On la figurait tenant l’un et l’autre dans son giron, tandis que le Jupiter enfant se tournait vers le sein maternel (mammam appetens). La Fortune nourrice, avec son divin fils, était singulièrement un objet de dévotion pour les mères[1]. Elle devait, en effet, exciter dans leurs cœurs un peu de cette dévotion tendre que la vue assez semblable de la Vierge et du petit Jésus y fait naître aujourd’hui.

Telle était dans l’origine la Fortune de Præneste, ville qui fut pélasgique, et dont les sorts devinrent si célébres.
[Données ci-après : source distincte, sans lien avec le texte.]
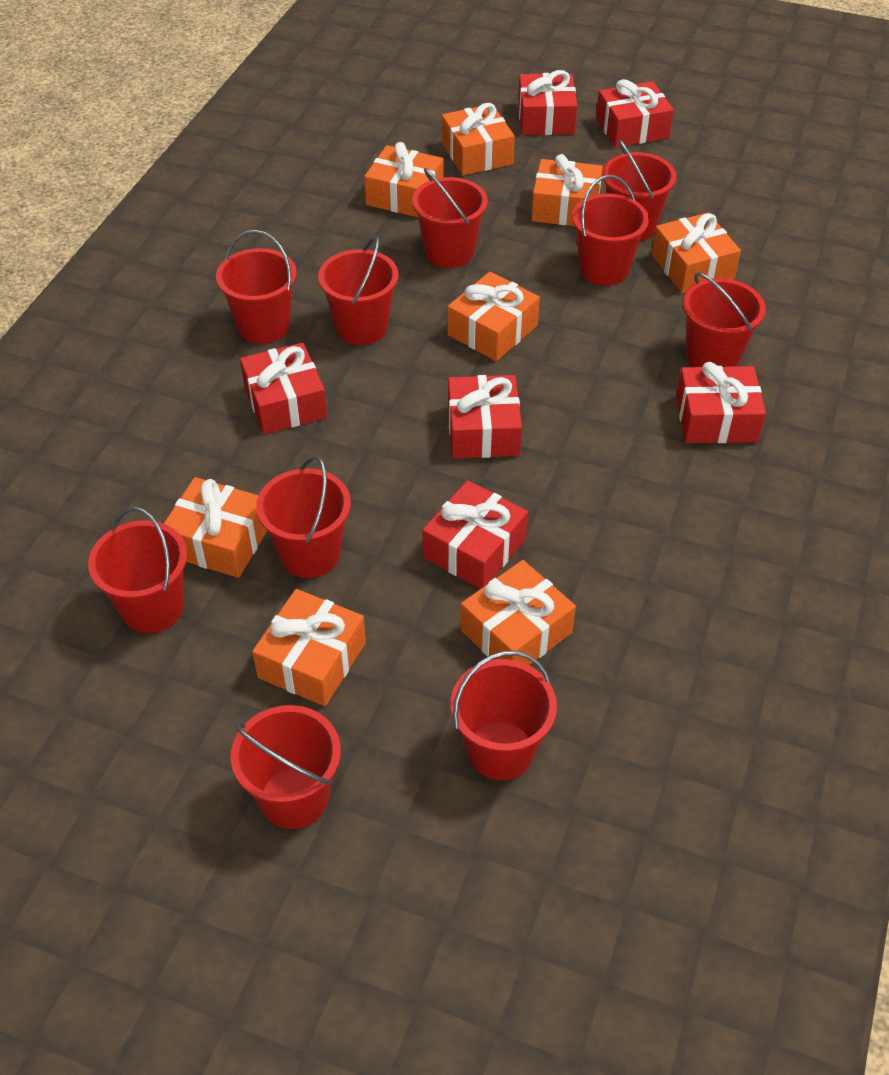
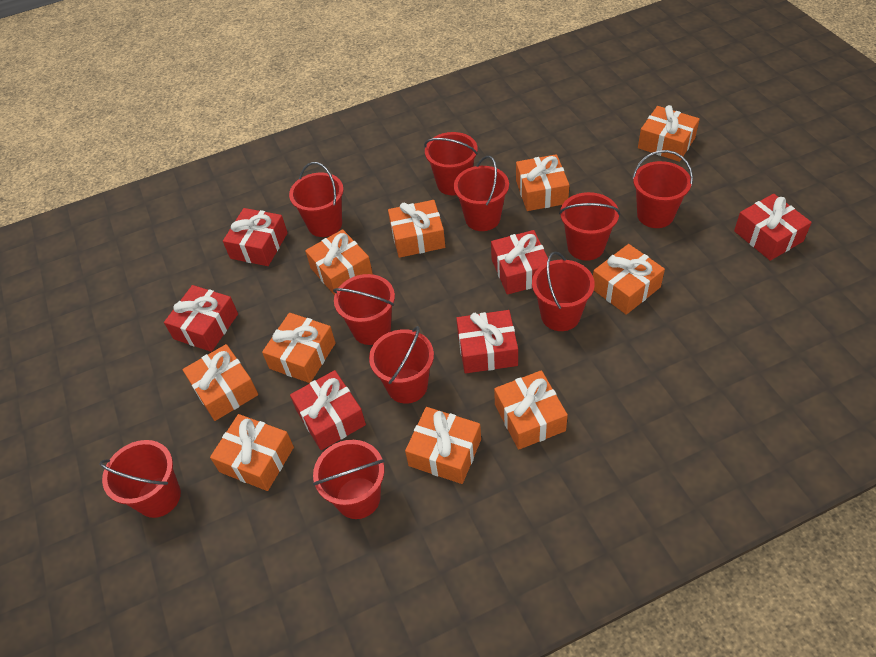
orange gift: [164,477,267,578] [252,589,366,706] [364,142,444,217] [442,103,515,175] [447,272,540,361] [460,560,576,665] [531,154,603,226] [652,213,741,293] = 8 -> [182,344,258,421] [210,414,294,491] [262,313,336,383] [305,229,373,295] [388,200,445,258] [405,407,481,484] [494,370,568,450] [516,154,569,211] [593,244,665,315] [638,105,700,162] = 10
Ces sorts étaient tirés au moyen de bâtons de chêne par la main d’un enfant[2] comme les numéros de la loterie, après avoir été bénis par un prélat, sont tirés aujourd’hui sur le balcon du palais Madama.

  1. … Jovis pueri qui lactens cum Junone in Fortunæ gremio sedens, mammam appetens, castissime colitur a matribus. (Cic., de Div., II, 41.)
  2. On tirait aussi les sorts à Padoue (Suét., Tib., 14), près de l’embouchure du Pô, où avaient débarqué les Pélasges ; dans la pélasgique Agylla et à Falère (Tit. Liv., XXII, 1, 11), lieu tout rempli de souvenirs du culte pélasgique. Les sorts de Præneste étaient très anciens, et Præneste avait porté un nom grec. (Str., V, 3, 11.)